Rosella       Machine Intelligence & Data Mining

Variable Relevancy Analysis / Principal Component Analysis for Predictive Modeling

One of the most important steps in predictive modeling is to identify relevant independent variables that are significantly correlated to the dependent/target variable. Variables with weak correlation should not be used in predictive models as they will only increase overfitting and decrease accuracy. Only independent variables with strong correlation to the dependent variable should be used in predictive models. CMSR Data Miner / Machine Learning / Rule Engine Studio provides confusion map and correlation analysis tools. In CMSR Studio, variable importance is measured with the followings;

  • Cramer coefficients
  • Chi-square statistic
  • GINI index
  • Correlation coefficients.

CMSR Confusion Map Chart is a very powerful tool for variable relevancy analysis. Confusion map charts can reveal variables that are good for predictive modeling. A confusion map shows how target class values are distributed over values of an independent variable. Analysing this distribution patterns, we can identify independent variables for predictive modeling. The following chart show confusion maps;

Confusion Map Variation Analysis

The following figure shows correlation analysis tool;

Factor Analysis

The figure shows correlation to the dependent variable "RISKFLAG". The right side window frame lists independent variables and category items in the order of strong correlation. "r-value" is the correlation coefficients. "r-sqaure" is the squared coefficients. Higher the absolute values are, the more relevant. Top listed items and variables are good candidates for inclusion as independent variables. The tool is very powerful and easy to use.
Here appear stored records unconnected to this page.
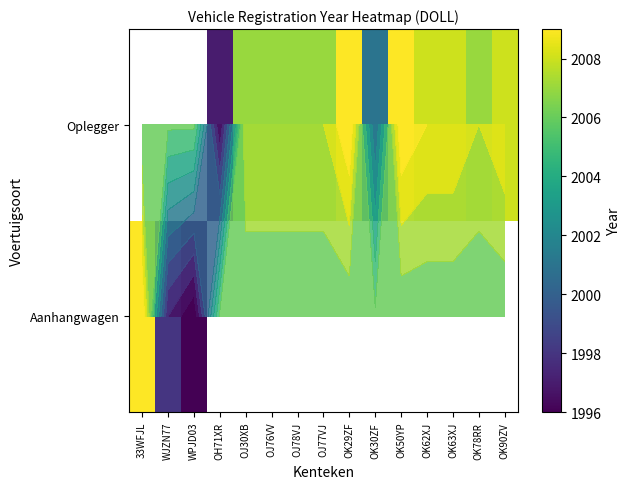

True or false: Oplegger has a value of 3153.1 at OJ76VV.

False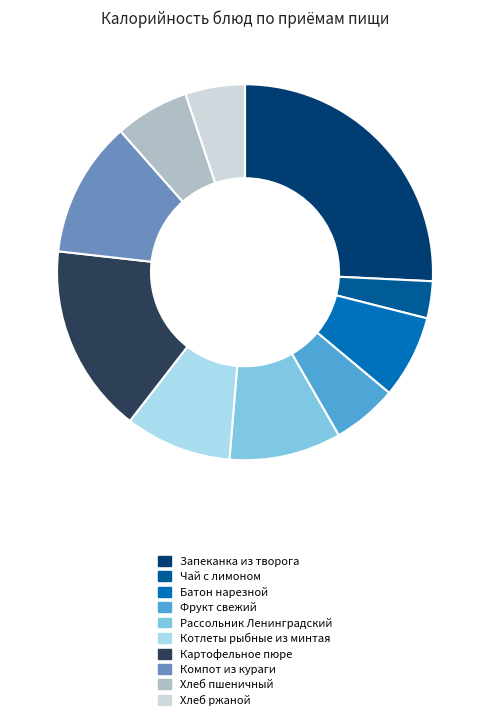

How many slices are in this pie chart?

10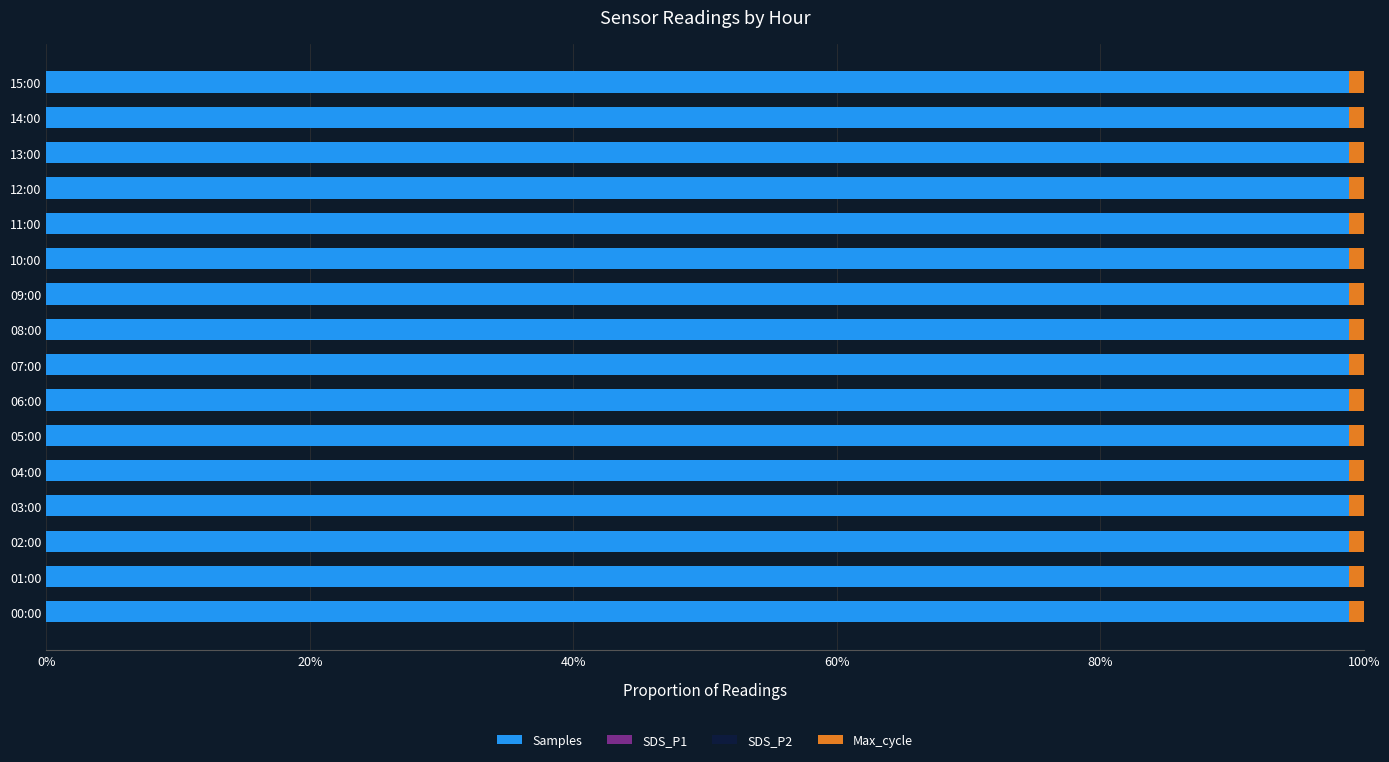

What is the highest value of the Samples series?

98.9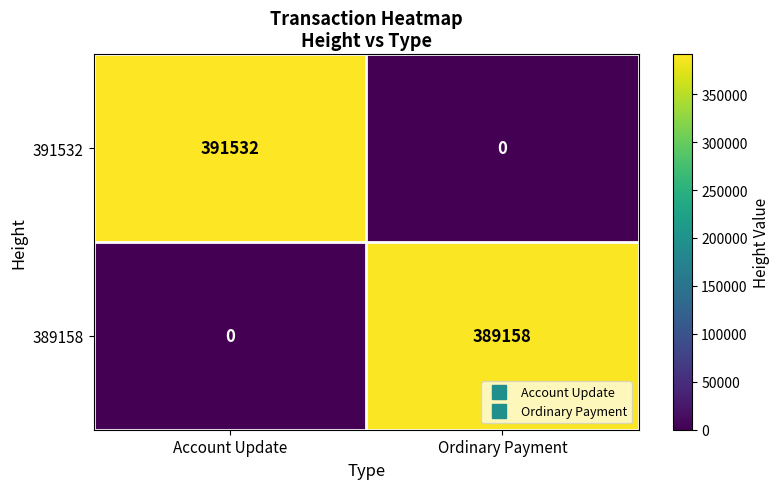

List the series in order of their overall mean, lowest first.

389158, 391532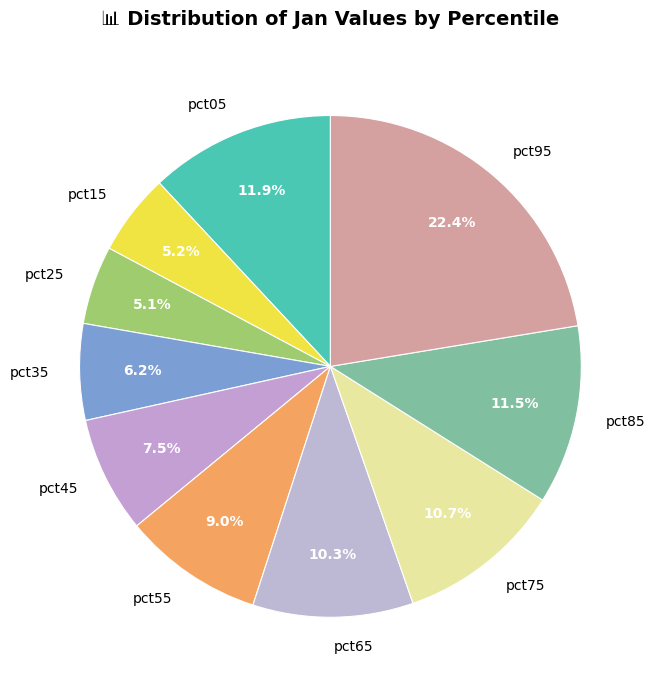

Is the sum of pct85 and pct75 greater than half?

No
In addition to the correlation analysis tool, categorical bar charts and histograms can be used to identify modeling variables. This process should include data transformation as well. Categorical variables can be transformed into a smaller number of numerical flag variables. Numerical variables can be also transformed into numerical flag variables. These procedures are described fully in the paper "Modeling-Guide-for-Neural-Network.pdf". (Available to CMSR users.)